When I want to smell like make-up, I want to go full on Priscilla Queen of the Desert, thank you very much, and Moulin Rouge is what gives me my Cecil B. DeMille moment. I was locked in with Moulin Rouge early on and I don’t think my need to smell like lipstick is so all-encompassing that I need to look further afield. This is perhaps the real reason why the classy, serious Misia and the fey Lipstick Rose never stood a chance with me.
1889 Moulin Rouge has the edge purely because it’s obviously a fine-boned actress with a large, camp gay man fighting to get out.
The lipstick note at the beginning is almost putridly stale. Kind of like discovering a years-old Chanel lipstick at the arse end of some forgotten handbag and deciding, for old times’ sake, to give it a lash, only to spend the next four hours trying to wipe the stale, waxy, decaying stench off your lips with a face cloth.
This is almost as bad as eating that graying, whitish chocolate you find down the back of the couch one night when tidying away after the kids. But you know what I mean. I hope. It’s an almost attractive kind of staleness. I love it, because it’s so mega disgusting and mega delicious at the same time.
There is a boozy, overripe plum note, or pear, but some stone fruit anyway, collapsing and decaying unnoticed inside the leather bag along with the stale lipstick, and this gives off an interesting scent of booze as smelled on someone’s breath, a few hours after they’ve had a drink.

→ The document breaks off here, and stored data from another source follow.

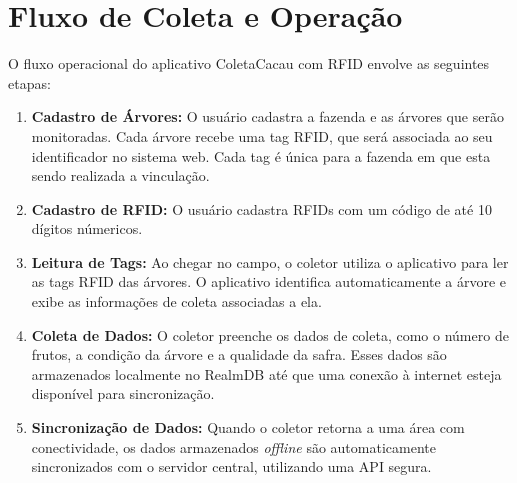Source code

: \section{Fluxo de Coleta e Operação}
O fluxo operacional do aplicativo ColetaCacau com RFID envolve as seguintes etapas:

\begin{enumerate}
    \item \textbf{Cadastro de Árvores:} O usuário cadastra a fazenda e as árvores que serão monitoradas. Cada árvore recebe uma tag RFID, que será associada ao seu identificador no sistema web. Cada tag é única para a fazenda em que esta sendo realizada a vinculação.

    \item \textbf{Cadastro de RFID:} O usuário cadastra RFIDs com um código de até 10 dígitos númericos.

    \item \textbf{Leitura de Tags:} Ao chegar no campo, o coletor utiliza o aplicativo para ler as tags RFID das árvores. O aplicativo identifica automaticamente a árvore e exibe as informações de coleta associadas a ela.

    \item \textbf{Coleta de Dados:} O coletor preenche os dados de coleta, como o número de frutos, a condição da árvore e a qualidade da safra. Esses dados são armazenados localmente no RealmDB até que uma conexão à internet esteja disponível para sincronização.

    \item \textbf{Sincronização de Dados:} Quando o coletor retorna a uma área com conectividade, os dados armazenados \textit{offline} são automaticamente sincronizados com o servidor central, utilizando uma API segura.
\end{enumerate}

It is almost sickly sweet, but in a good way. The iris continues throughout to be the defining element in the mix, though, casting its noble, rooty dust all over the stage and throwing lipstick shapes up on the spackled mirror in the dressing room.
Patchouli adds a shade of darkness and gloom in the basenotes, and I can completely see the vision of the dark dance theatre and the lonely Moulin Rouge dancers that Gerard Ghislain wanted us to see when wearing this fragrance. But this is far from a serious or dark scent. It’s very fun, retro, tongue-in-cheek fragrance, and one that calls for stockings with the line down the back of the legs, black patent Mary Janes, about an inch’s worth of Caron face powder, and Chanel’s Gabrielle red.
Oh, and if you have small children? Totally worth buying this fragrance just to hurry along those olfactory memories they’re already busy making in their tiny heads – kiss them goodnight while wearing this and they’ll remember that you smelled like perfume, face powder, and illicit booze just like any good mother does.